News: Our great emotional reference was the cinema, what other oracles will the youngest ones have?

Carricajo: I think there is a generational issue there and I don’t know what it will be like in the future, maybe in a few years everyone will be formatted by Big Brother (Laughs) It seems to me that our sentimental education was more in movies than anything else, that greatly shaped our ability to think and the way we approach the world. Yes, it is true that pop is more present than ever, young people long for something that happened before they were born, my daughter tells me: “That is very 80’s or very 2000’s”, she mentions it as something good, as something nice, what is nostalgic for her is a remote past that she never experienced… because she is eight years old. But there are series and music that refer to those imaginaries, there is a feeling that the system seems to continue reproducing something that was invented at another time. The K-Pop phenomenon, for example, is something original from this time, but here there are national K-Pop groups that are similar to the Bandana or some boy bands from decades ago, you see them and if you get a little distracted it is half the same. Today there is so much transformation, a lot of means and tools, but paradoxically, there is some aesthetic innovation that is a little hindered. It seems to be spinning around itself, prey to repetition, it is not creating new things, it seems to me that nostalgia has a little to do with that.

News: I was thinking about “Fight Club” and the famous phrase “Everything is a copy of a copy of another copy.” Being an actress, playwright and cultural manager, do you think we are experiencing that a bit?

Carricajo: Yes, sometimes I put it in perspective and wonder how a person who lived his youth in the 70s sees the world compared to 2020, because the amount of things that happened is impressive, technological innovation is fierce. But now we are in 2026 and I feel that despite everything, the technological revolution is just that, it is not such a creative revolution in human terms. It is based a lot on repetition, on a system by which you are bombarded with images all the time, but it draws on other things already done and not so much on creativity. What AI does is combine what already exists, it doesn’t invent, compile and mix, so I think we are hitting that limit. We went from a first fascination where some came to think: “All the scripts are going to be written in ChatGPT”, to realizing that evidently something human is lost. The tarot speaks that we should be able to reach true creation, a combination of the elements that we have at our disposal to invent something completely different. That is culture, recombining what we know to create the new, almost in the divine sense, but bringing it down to earth. And AI cannot do that.

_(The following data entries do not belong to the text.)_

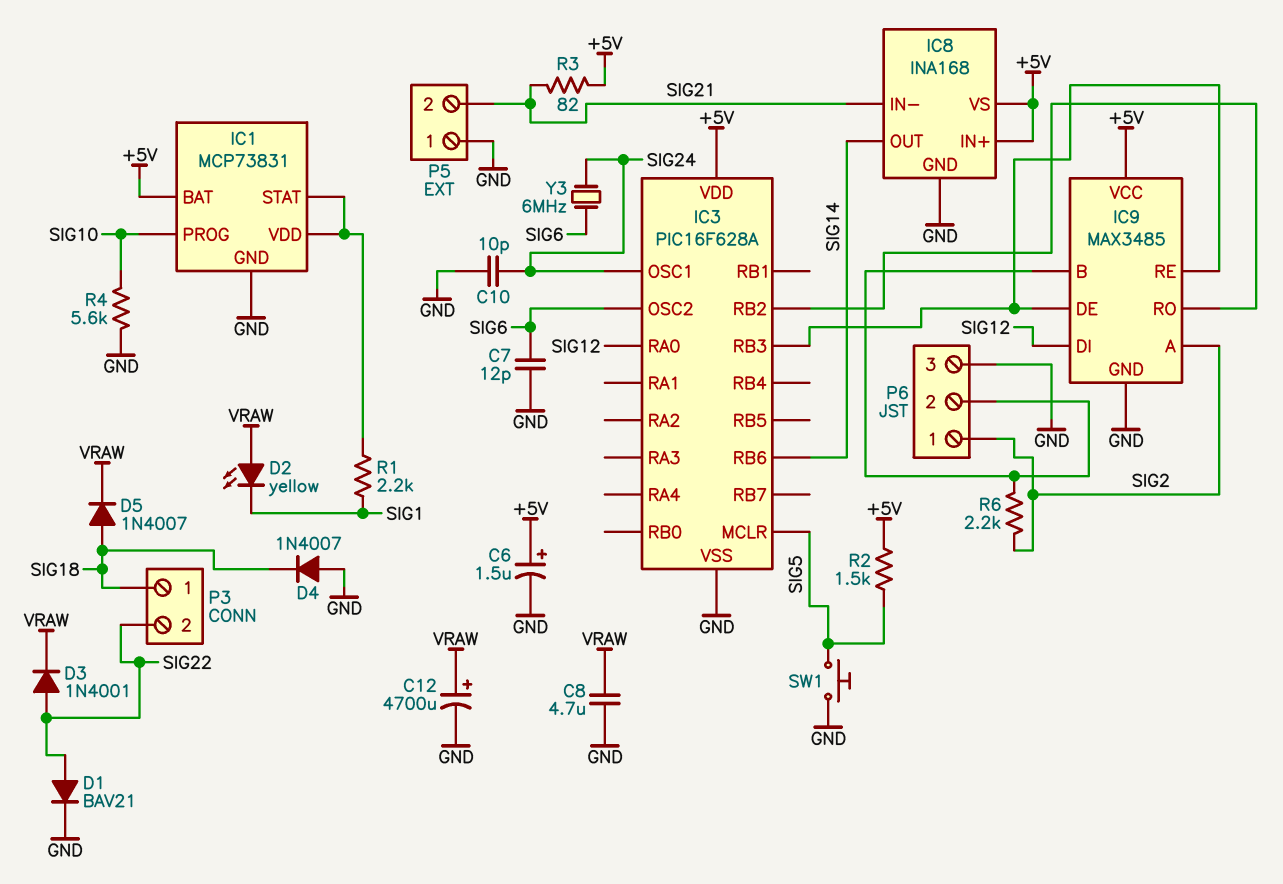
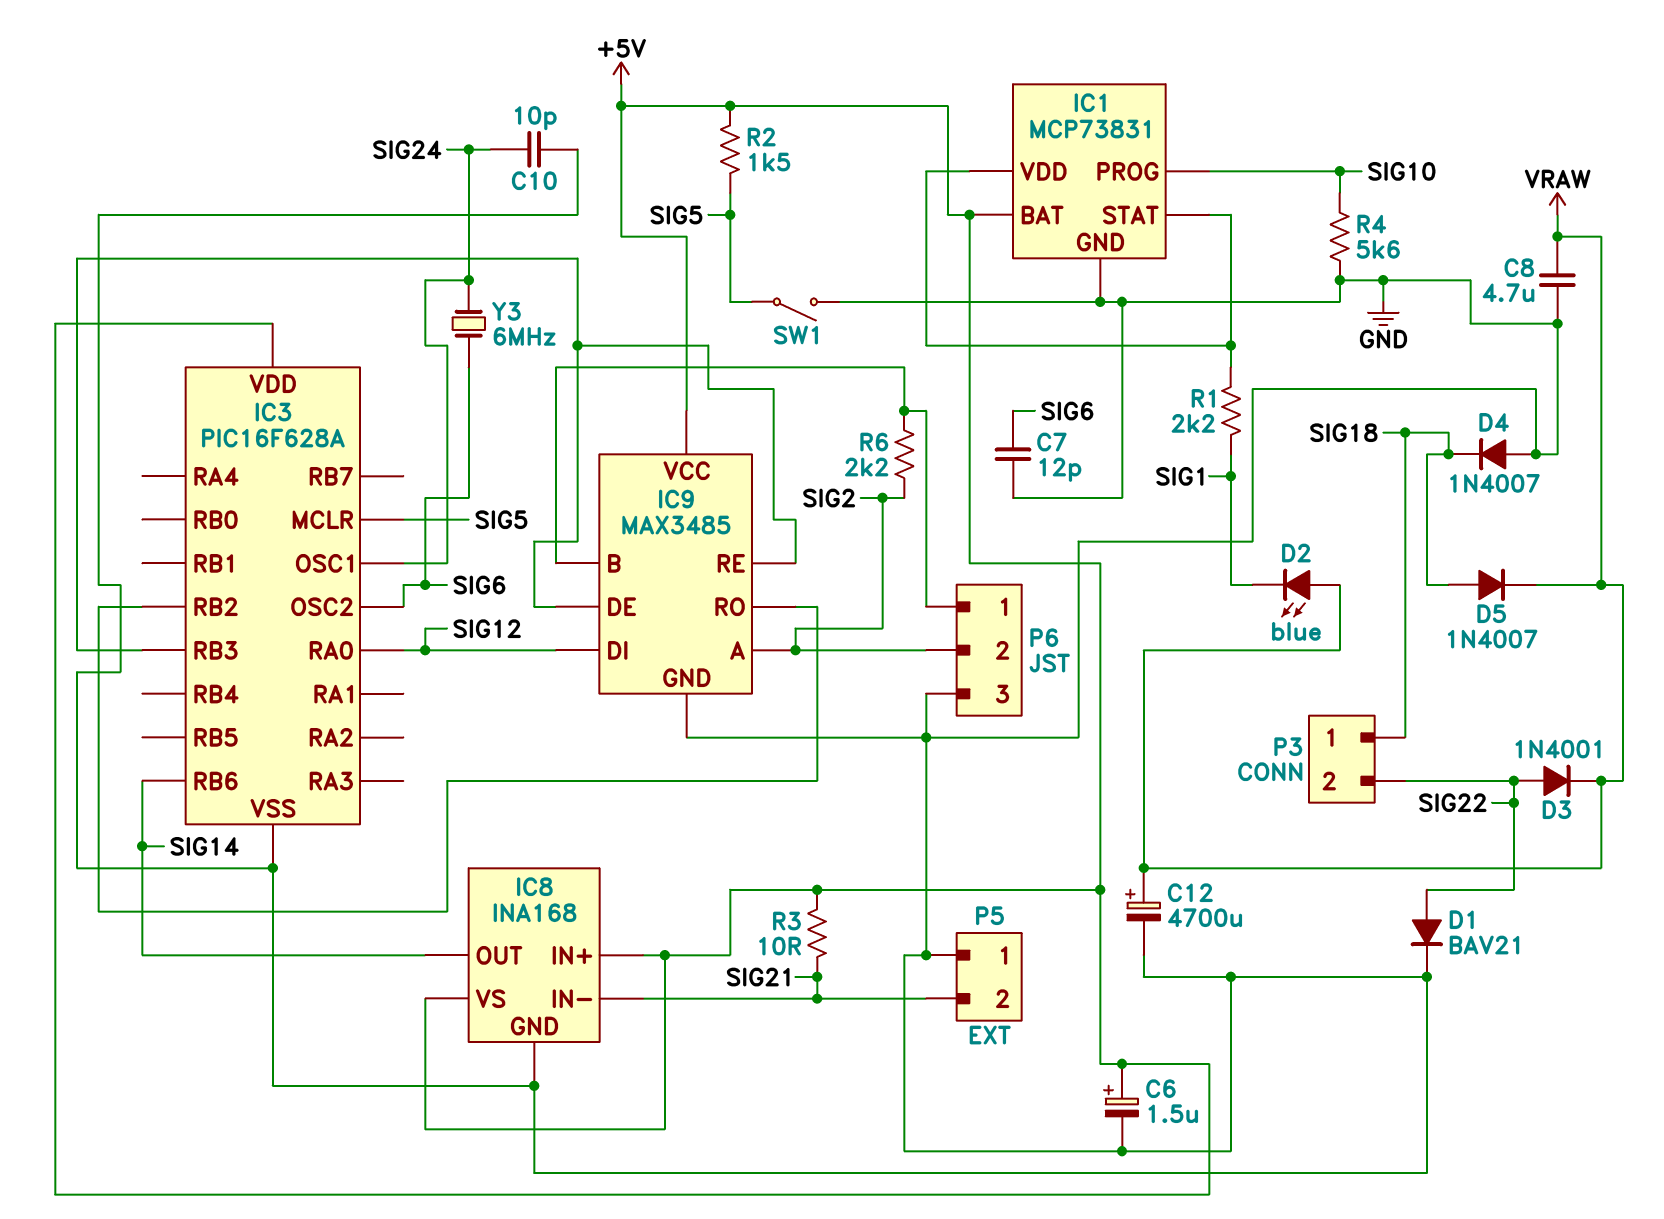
D2: LED yellow (A VRAW, K SIG1) -> LED blue (A VRAW, K SIG1)
P6 pin 1: SIG2 -> IC9/B
P6 pin 2: IC9/B -> SIG2
R3: 82 (+5V, SIG21) -> 10 (+5V, SIG21)
SW1: button (GND, SIG5) -> switch (GND, SIG5)

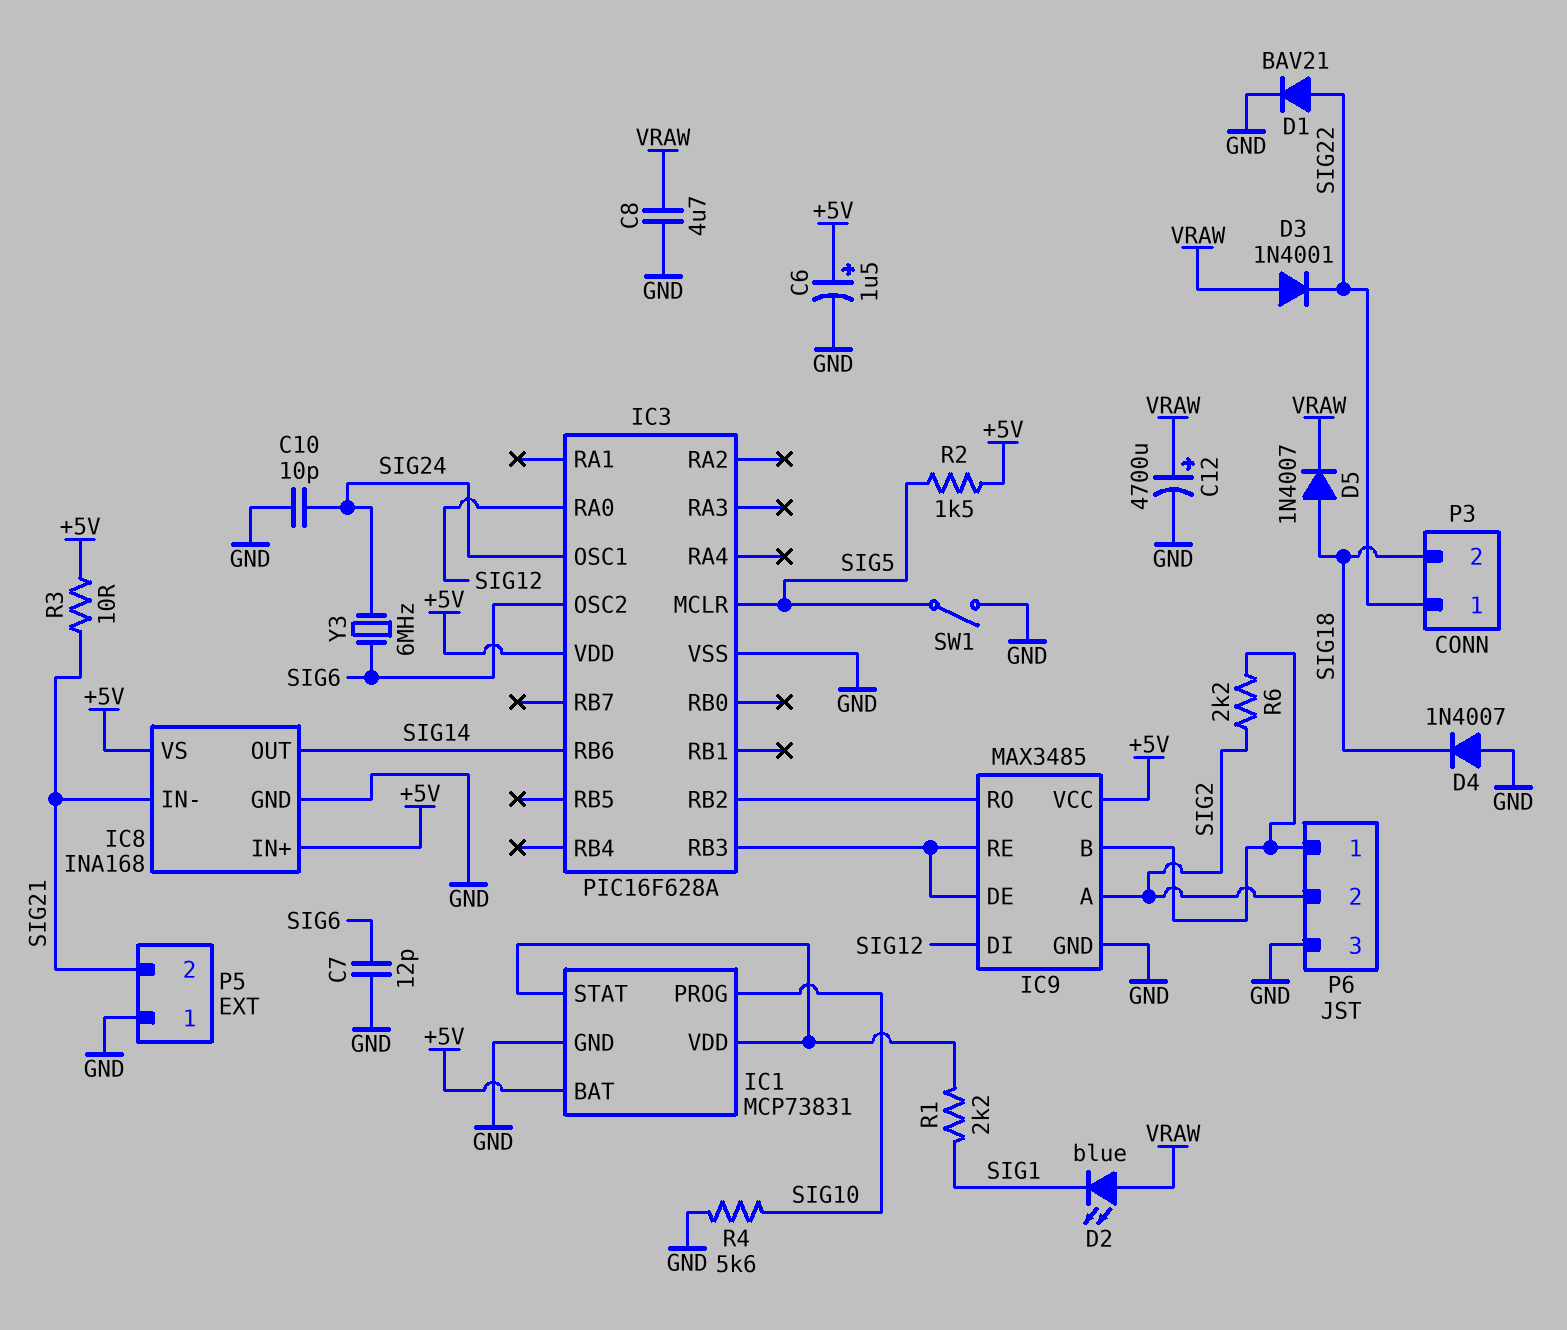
D3: diode 1N4001 (A SIG22, K VRAW) -> diode 1N4001 (A VRAW, K SIG22)
P3 pin 1: SIG18 -> SIG22
P3 pin 2: SIG22 -> SIG18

News: On the one hand there is a discourse of saving technology, but there are also many people disappointed because a robot vacuum cleaner did not solve their lives and they fall into a very strange spiritual fallacy. Do you see that phenomenon?

Carricajo: Yes, obviously there is the spiritual falopa, but at one point I think it is like an expected response to a world so governed by money, objects, dehumanization, where the feeling of success is associated with immediacy and monetization. Many people wonder how far and why. For me, everything about spiritual phallopa arises from a genuine need of people and meets a market that has a way of responding to that. But what do I know, a woman goes there for three days to one of those meetings where they take tapas on the forehead and the mine. After leaving the house, the kids and her husband for a while, she more or less breathed and came back better (laughs).

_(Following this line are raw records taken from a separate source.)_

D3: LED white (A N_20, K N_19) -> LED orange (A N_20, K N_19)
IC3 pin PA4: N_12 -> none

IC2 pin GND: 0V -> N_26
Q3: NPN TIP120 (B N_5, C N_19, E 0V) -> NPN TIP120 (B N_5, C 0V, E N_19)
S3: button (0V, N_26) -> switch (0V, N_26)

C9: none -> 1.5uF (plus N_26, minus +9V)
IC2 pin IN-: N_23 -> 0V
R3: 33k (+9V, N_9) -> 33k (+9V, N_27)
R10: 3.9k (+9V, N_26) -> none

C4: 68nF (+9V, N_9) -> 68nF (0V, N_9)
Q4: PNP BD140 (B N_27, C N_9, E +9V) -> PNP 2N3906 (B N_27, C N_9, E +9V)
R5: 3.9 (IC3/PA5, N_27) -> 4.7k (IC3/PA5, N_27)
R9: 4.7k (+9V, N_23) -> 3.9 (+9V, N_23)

News: A native popera tarot doubt. Is the most Argentine card the 9 of Gold because it has a name like a fat cake?

Carricajo: Oh, I had never thought about the biscuits and the 9 d’or, that’s a good one! (Laughs) Look, I think an Argentine card could be the 7 of gold because it reflects someone who has everything, but can’t see it. It expresses a feeling of not holding on to what there is, because the basis is there but things have to be recognized and accepted, nuclearized and waited, to ensure that anxiety does not kill us.